A selection invention is an invention involving selection of a species from a genus disclosed in a prior art reference. Generally, when a selection of matter is not directly disclosed in the prior art reference, a selection invention has novelty. As for inventiveness, the Korean Supreme Court principally considered whether a selection invention can achieve an advantageous effect in comparison with a prior art reference.  Recently, the Korean Supreme Court changed the standard for determining inventiveness of a selection invention by requiring that the inventiveness determination of a selection invention be the same as other types of inventions.

  1.  Case Background

The present case relates to Korean Patent No. 0908176 titled “Lactam-Containing Compounds and Derivatives Thereof as Factor Xa Inhibitors.” The chemical compounds recited in claim 1 cover the active ingredient named Apixaban, commonly used to prevent blood clotting and which is commercially available as Eliquis from Bristol-Myers Squibb Korea. A prior art reference (WO00/39131) also discloses Apixaban through a general chemical formula.  However, theoretically, the present invention corresponds to selecting one from among approximately 66 billion potential combinations, as described in the following.

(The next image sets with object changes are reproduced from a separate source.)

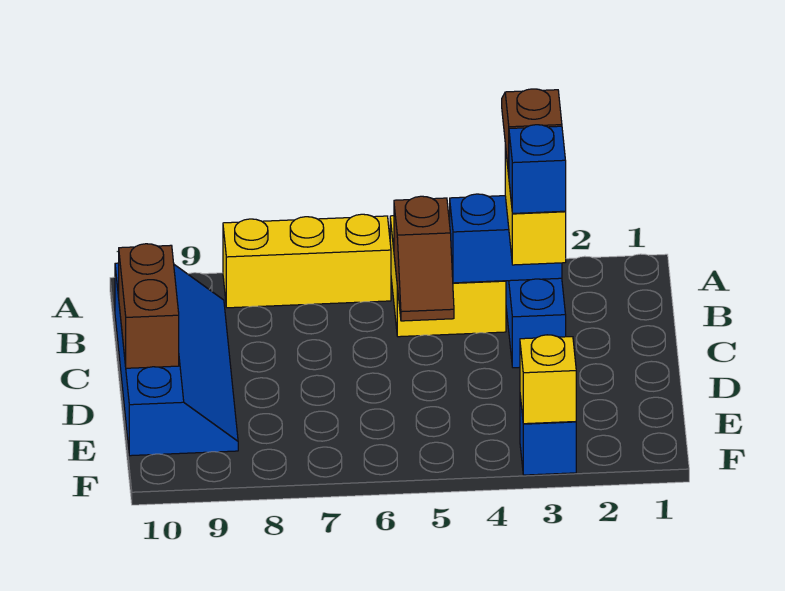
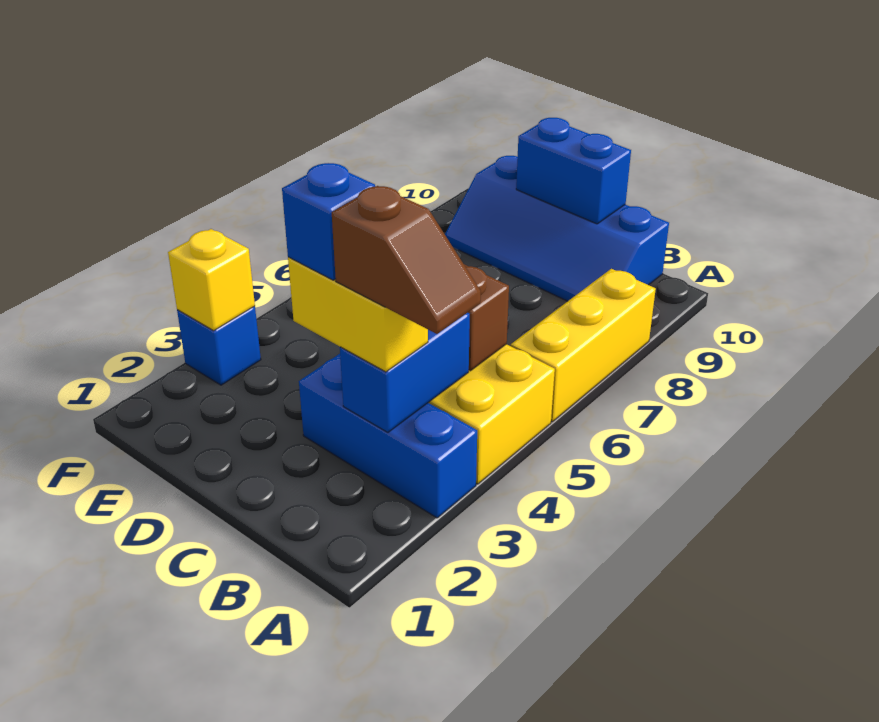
brown brick C10:D10 level 2 -> blue brick C10:D10 level 2

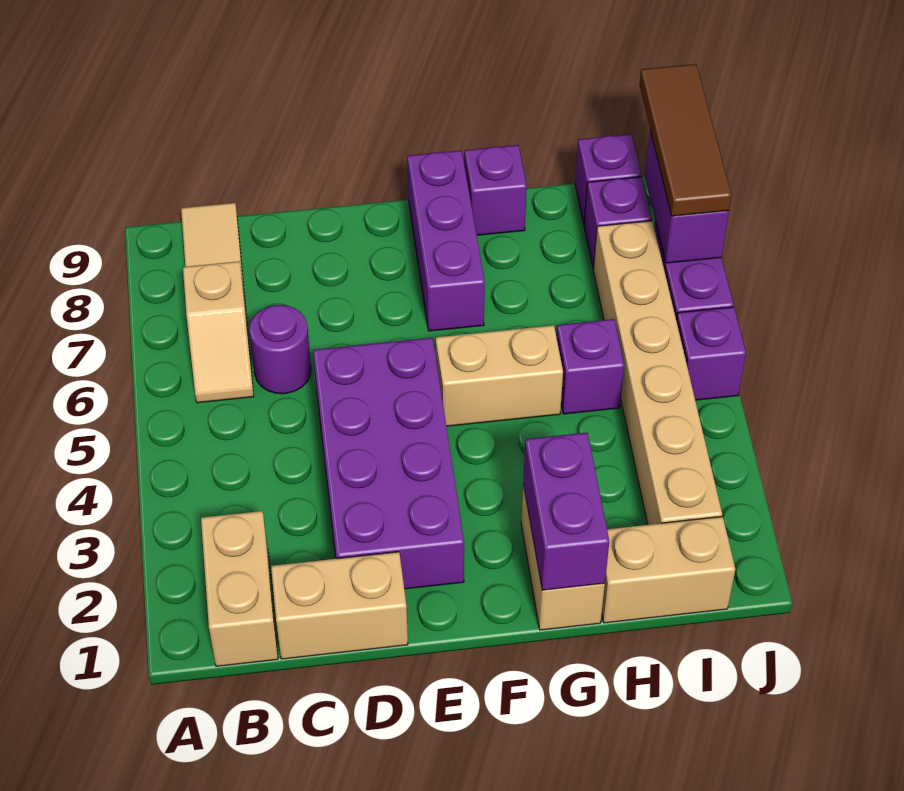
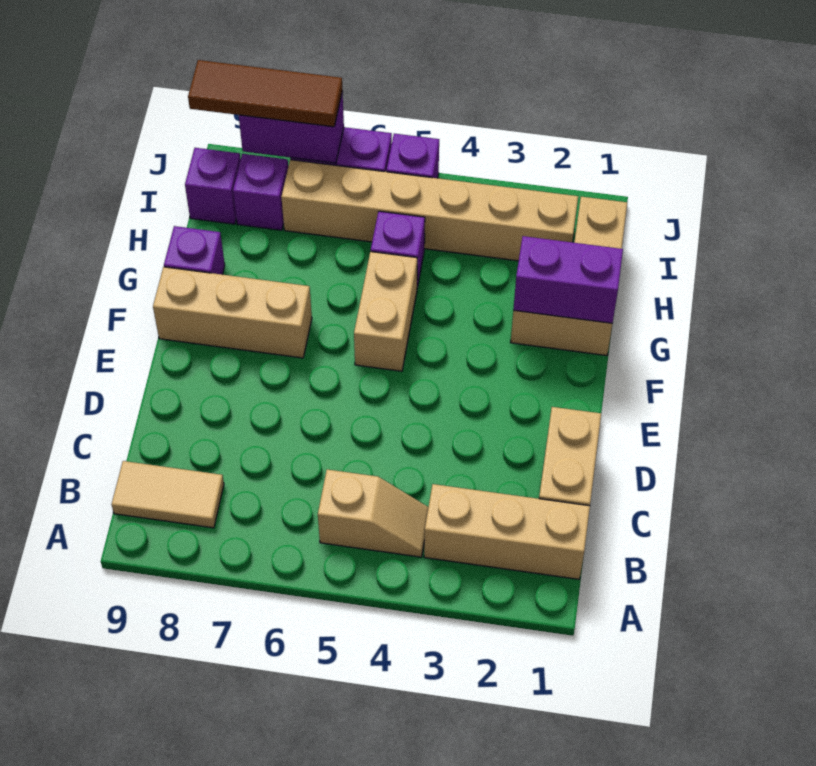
tan brick B1:B2 level 1 -> tan brick B1:B3 level 1
tan slope B6:B7 level 1 top 7 -> tan slope B4:B5 level 1 top 5
purple round brick C6 level 1 -> none
purple brick D2:E5 level 1 -> none
purple brick F7:F9 level 1 -> tan brick F7:F9 level 1

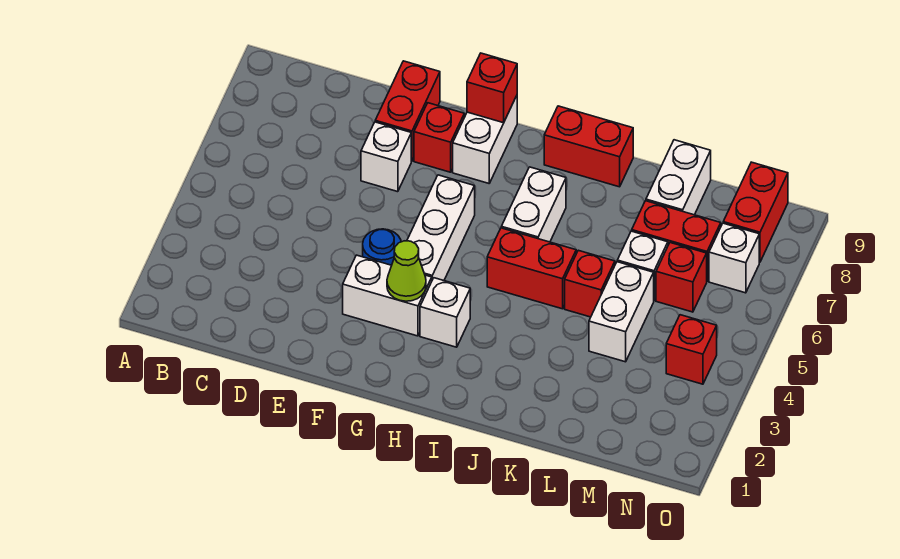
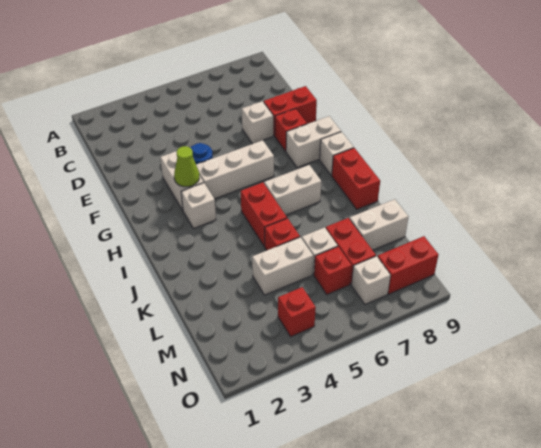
red brick G9 level 2 -> none
none -> white brick H9 level 1

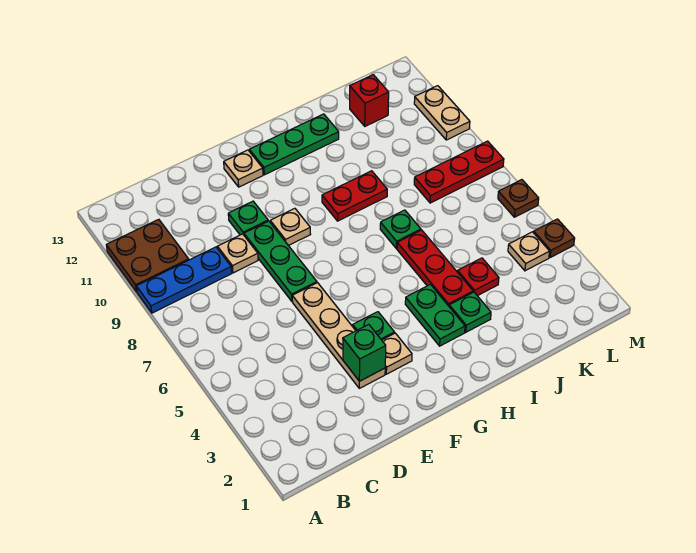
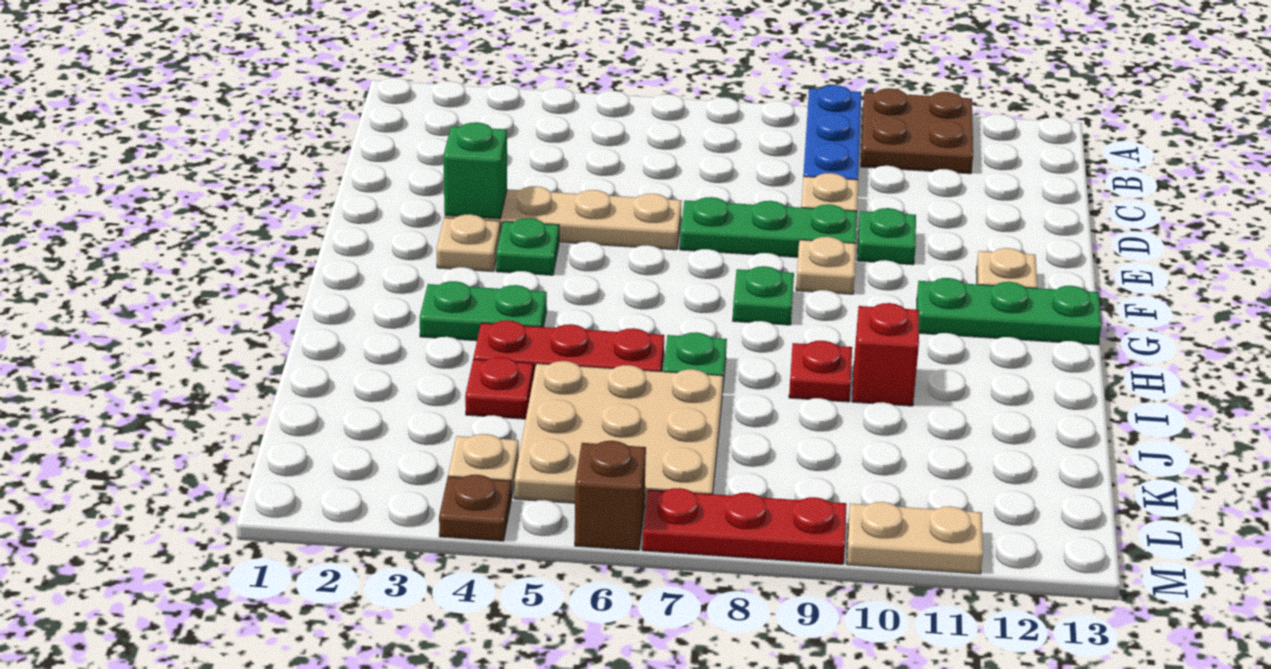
green plate G12:I12 level 1 -> green plate G11:G13 level 1
red plate H9:I9 level 1 -> red plate I9 level 1
green plate I3 level 1 -> green plate G8 level 1
none -> tan plate J5:L7 level 1
red plate K8:M8 level 1 -> red plate M7:M9 level 1
red brick K12 level 1 -> red brick I10 level 1
brown plate M6 level 1 -> brown brick M6 level 1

The Korean Intellectual Property Trial and Appeal Board and the Patent Court did not acknowledge the inventiveness of the present invention, based on strict inventiveness requirements suggested by the precedent Supreme Court rulings.  In the case of 2001Hu2740, the Supreme Court ruled that a selection invention is patentable on the condition that first, a prior art reference has not yet disclosed subordinate concepts comprising a selective invention in concrete terms (Novelty); second, subordinate concepts must possess effects different in quality from the preceding invention, or if not, at least, there must exist conspicuous differences in effect as measured quantitatively therebetween (Inventiveness).  The stance of the Supreme Court has been to consider that the difficulty in constitution of a selection invention can be acknowledged only through qualitatively different effects or significantly different quantitative effects thereof.

  1. Supreme Court Rulings in 2019Hu10609 (April 8, 2021)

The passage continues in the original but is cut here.